Work task:
At the line containing "root of tail: (311, 294)", start repeating the entries exactly, and continue through the last line.

Images with keypoint coordinates:
_____

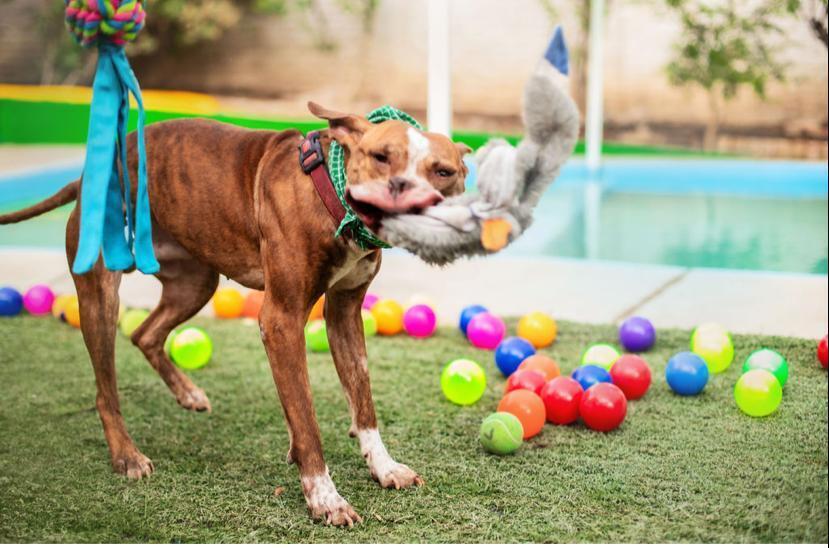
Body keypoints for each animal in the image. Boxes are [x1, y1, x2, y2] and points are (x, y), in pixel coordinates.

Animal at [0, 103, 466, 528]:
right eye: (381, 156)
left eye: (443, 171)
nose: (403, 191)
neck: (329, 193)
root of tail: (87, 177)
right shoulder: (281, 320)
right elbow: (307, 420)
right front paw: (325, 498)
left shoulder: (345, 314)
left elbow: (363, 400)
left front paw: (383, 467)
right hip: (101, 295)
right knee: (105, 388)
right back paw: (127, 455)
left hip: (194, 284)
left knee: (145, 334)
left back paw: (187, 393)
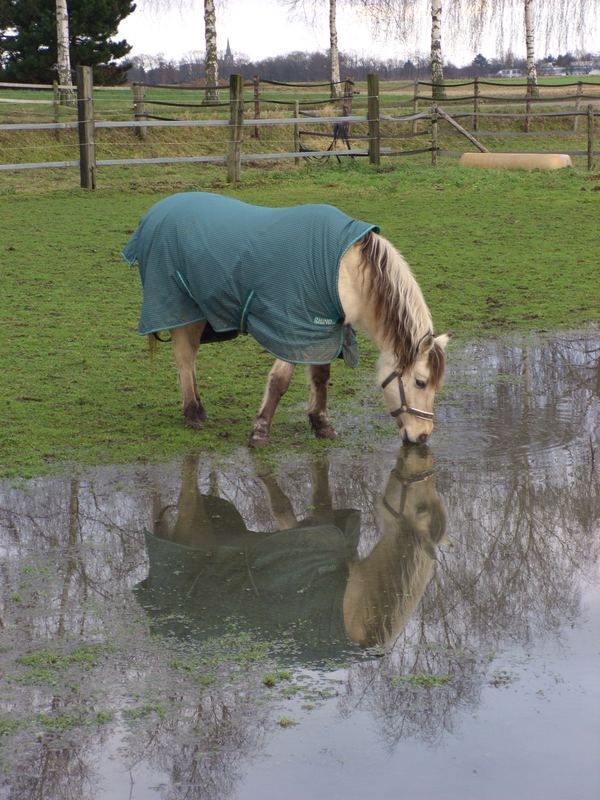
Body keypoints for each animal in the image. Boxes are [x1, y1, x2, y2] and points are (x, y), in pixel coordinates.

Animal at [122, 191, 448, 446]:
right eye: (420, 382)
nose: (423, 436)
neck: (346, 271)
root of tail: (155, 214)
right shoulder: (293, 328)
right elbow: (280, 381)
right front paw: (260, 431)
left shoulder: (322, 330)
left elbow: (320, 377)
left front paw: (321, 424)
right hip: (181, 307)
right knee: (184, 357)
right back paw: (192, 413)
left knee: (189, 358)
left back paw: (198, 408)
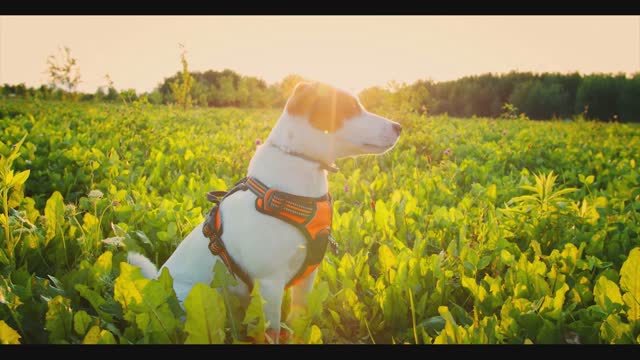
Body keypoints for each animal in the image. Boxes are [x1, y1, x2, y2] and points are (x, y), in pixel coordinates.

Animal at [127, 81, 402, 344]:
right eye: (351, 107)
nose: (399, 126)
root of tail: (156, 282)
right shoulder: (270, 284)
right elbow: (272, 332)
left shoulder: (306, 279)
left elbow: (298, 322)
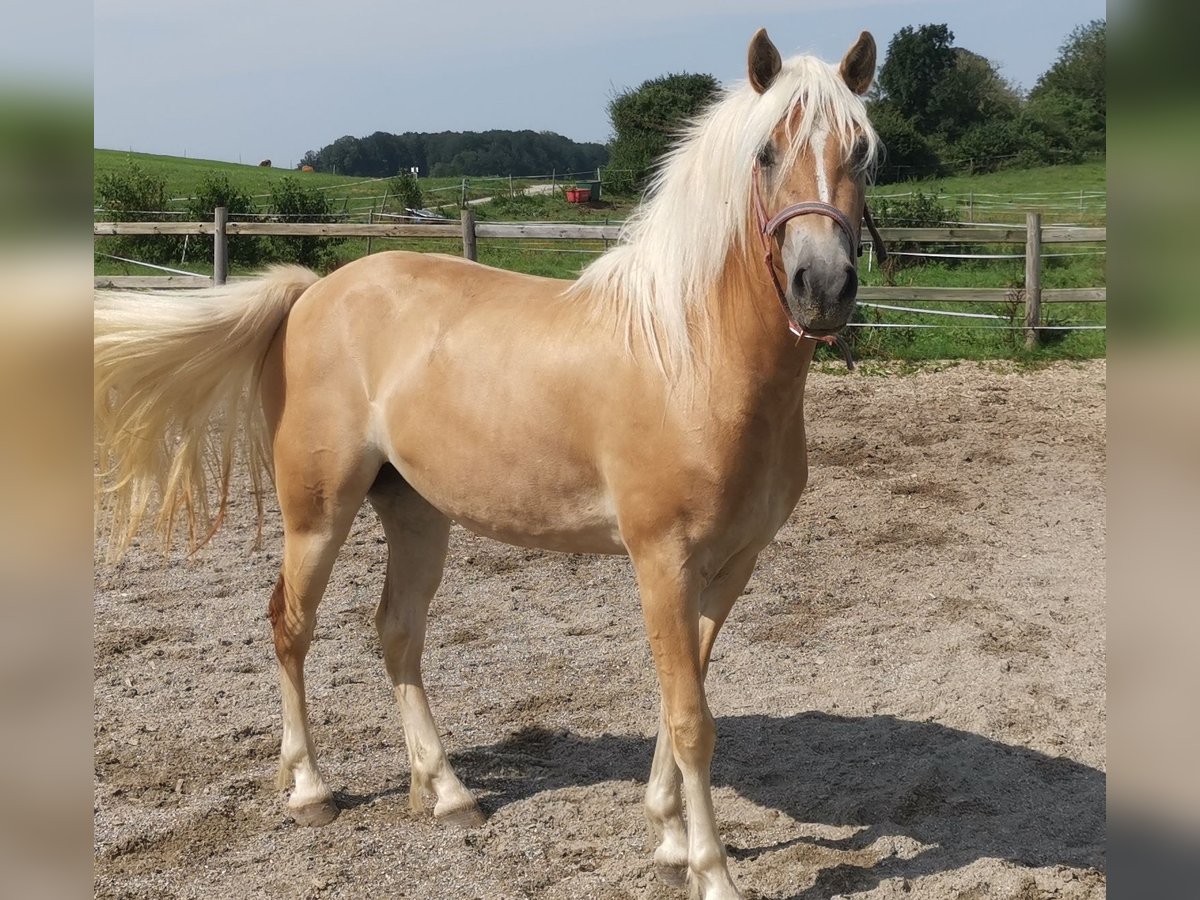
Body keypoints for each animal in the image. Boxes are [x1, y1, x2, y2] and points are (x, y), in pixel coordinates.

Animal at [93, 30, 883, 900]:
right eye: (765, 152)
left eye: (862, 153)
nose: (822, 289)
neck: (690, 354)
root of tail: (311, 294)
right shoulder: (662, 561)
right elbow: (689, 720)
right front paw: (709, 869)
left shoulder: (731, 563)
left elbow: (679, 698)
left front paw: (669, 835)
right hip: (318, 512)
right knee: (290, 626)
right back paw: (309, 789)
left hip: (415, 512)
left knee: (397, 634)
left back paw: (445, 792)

_____

Task result:
root of tail: (311, 294)
right shoulder: (662, 561)
right elbow: (689, 720)
right front paw: (709, 869)
left shoulder: (731, 563)
left elbow: (679, 698)
left front paw: (669, 835)
right hip: (318, 512)
right knee: (290, 626)
right back paw: (309, 789)
left hip: (415, 512)
left knee: (397, 634)
left back paw: (445, 792)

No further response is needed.